Während der Besetzung am vergangenen Sonntag kamen mehrere Panzer und Hubschrauber zum Einsatz. Da die Aktion wie üblich im Voraus angekündigt worden war, konnten die meisten Anführer*innen der Drogenhändler*innen das Gelände rechtzeitig verlassen.

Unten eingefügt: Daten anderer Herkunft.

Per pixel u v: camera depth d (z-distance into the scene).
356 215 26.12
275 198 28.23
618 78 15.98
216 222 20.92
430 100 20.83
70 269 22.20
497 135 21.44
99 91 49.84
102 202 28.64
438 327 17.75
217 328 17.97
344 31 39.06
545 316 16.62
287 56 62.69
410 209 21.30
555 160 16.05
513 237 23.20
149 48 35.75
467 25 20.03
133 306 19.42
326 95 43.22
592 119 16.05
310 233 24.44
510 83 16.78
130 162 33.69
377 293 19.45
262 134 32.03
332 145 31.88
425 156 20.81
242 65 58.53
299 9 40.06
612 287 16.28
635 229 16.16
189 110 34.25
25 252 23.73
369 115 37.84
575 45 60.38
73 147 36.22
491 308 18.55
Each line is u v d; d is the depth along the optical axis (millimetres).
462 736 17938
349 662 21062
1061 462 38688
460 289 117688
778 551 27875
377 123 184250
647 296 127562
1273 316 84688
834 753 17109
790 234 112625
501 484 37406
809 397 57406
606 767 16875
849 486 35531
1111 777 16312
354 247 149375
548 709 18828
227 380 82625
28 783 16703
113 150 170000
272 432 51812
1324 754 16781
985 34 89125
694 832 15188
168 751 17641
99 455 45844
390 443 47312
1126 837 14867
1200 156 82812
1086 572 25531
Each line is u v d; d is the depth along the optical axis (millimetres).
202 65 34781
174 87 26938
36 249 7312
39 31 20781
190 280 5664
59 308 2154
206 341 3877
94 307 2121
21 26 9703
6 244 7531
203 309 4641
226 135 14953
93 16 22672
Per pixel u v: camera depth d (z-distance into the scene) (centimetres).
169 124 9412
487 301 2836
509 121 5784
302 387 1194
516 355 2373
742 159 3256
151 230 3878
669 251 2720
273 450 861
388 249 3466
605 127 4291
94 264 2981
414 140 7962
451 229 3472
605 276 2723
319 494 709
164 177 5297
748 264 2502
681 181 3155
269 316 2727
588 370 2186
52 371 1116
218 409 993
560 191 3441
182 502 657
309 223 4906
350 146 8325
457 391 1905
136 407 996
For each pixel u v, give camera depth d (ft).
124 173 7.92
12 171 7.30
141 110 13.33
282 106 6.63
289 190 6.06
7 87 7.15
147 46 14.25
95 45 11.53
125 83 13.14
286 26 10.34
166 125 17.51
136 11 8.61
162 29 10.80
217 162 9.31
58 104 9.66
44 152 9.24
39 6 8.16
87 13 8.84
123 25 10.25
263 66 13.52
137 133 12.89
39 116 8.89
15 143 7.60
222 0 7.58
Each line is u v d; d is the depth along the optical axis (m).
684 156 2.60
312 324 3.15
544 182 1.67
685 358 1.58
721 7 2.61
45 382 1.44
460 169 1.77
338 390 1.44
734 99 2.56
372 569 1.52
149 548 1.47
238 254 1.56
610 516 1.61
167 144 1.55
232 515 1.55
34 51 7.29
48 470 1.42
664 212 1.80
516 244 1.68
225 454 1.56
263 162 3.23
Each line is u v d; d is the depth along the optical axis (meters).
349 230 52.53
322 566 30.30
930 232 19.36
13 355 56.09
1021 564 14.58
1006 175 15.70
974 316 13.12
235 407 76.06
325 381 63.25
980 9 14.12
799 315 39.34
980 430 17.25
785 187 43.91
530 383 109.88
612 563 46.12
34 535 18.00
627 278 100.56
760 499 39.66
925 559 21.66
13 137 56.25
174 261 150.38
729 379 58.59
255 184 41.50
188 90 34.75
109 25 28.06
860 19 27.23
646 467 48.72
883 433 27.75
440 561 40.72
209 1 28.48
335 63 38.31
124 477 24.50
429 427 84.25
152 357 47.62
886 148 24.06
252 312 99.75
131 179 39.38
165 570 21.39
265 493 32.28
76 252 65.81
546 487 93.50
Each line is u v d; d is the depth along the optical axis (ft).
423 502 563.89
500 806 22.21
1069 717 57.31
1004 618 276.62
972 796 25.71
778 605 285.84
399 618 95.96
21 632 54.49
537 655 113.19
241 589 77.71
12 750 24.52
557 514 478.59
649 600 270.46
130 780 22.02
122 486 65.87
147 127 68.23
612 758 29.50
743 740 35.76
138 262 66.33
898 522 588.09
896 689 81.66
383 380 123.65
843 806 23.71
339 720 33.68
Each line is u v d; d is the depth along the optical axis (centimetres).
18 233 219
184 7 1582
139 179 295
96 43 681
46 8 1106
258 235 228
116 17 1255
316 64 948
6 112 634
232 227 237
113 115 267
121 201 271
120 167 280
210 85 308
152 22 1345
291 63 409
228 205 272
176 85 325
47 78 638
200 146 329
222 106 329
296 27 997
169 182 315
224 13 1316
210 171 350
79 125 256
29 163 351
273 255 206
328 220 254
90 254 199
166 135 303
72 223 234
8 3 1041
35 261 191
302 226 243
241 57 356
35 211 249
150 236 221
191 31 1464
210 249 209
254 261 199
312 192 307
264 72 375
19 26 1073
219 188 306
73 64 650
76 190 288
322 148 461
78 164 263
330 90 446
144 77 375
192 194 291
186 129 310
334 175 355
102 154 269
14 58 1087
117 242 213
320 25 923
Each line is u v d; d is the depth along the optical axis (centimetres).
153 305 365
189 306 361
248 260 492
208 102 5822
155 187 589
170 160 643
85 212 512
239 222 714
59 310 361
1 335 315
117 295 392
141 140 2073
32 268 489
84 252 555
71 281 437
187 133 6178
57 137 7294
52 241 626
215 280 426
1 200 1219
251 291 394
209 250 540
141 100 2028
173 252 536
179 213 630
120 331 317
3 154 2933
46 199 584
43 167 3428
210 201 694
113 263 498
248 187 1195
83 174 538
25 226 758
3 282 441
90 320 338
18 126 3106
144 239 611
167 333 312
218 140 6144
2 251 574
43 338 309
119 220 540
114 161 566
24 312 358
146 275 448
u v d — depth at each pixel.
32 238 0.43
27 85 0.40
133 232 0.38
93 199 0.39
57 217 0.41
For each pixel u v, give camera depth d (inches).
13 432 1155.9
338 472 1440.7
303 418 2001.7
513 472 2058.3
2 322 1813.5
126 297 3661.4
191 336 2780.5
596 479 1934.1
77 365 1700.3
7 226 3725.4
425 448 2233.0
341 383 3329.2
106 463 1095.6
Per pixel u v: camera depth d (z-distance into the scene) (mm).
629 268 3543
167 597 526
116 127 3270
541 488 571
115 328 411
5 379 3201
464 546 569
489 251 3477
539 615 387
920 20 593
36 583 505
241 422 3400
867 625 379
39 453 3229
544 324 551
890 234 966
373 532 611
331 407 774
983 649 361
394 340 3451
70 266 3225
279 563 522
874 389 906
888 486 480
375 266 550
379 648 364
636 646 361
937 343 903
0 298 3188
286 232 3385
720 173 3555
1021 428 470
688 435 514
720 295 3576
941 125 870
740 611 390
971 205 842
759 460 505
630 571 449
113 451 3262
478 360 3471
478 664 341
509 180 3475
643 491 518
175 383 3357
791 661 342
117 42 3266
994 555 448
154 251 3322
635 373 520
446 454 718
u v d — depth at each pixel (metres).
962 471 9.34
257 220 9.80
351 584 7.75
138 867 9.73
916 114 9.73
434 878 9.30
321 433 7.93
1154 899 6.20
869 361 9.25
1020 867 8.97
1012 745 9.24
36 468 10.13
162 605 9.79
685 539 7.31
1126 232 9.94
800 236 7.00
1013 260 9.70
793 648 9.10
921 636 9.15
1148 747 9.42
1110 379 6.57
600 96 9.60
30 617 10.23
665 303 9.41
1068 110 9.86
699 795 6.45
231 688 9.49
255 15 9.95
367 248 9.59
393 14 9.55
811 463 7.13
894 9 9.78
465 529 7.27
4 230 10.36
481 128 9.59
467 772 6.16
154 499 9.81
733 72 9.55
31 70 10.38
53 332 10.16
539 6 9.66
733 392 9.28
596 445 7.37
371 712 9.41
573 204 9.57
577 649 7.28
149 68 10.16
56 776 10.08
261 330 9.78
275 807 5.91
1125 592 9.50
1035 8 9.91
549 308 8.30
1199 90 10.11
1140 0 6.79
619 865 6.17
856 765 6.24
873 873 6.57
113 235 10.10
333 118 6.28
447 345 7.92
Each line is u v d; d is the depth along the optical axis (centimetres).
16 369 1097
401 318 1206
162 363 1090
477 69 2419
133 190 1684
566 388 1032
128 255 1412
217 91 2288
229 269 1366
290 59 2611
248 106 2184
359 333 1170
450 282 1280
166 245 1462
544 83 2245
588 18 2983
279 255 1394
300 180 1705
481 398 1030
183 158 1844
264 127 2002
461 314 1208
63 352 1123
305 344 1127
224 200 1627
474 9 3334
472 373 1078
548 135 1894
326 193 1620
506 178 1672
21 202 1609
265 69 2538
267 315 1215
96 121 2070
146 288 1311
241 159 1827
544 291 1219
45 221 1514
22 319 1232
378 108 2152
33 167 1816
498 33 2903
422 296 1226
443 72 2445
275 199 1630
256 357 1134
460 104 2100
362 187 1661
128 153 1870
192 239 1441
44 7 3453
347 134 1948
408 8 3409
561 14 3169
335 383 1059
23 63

„Festnahmen sind wichtig, aber noch wichtiger ist es, das Gebiet aus der Gewalt der Drogenhändler zu befreien,“ rechtfertigte der Staatssekretär für Öffentliche Sicherheit, José Mariano Beltrame, das Vorgehen auf einer Pressekonferenz. Beltrame wies erneut darauf hin, dass solche Besetzungen nicht in erster Linie der Bekämpfung des Drogenhandels, sondern der Rückgewinnung der Kontrolle über Stadtviertel dienten.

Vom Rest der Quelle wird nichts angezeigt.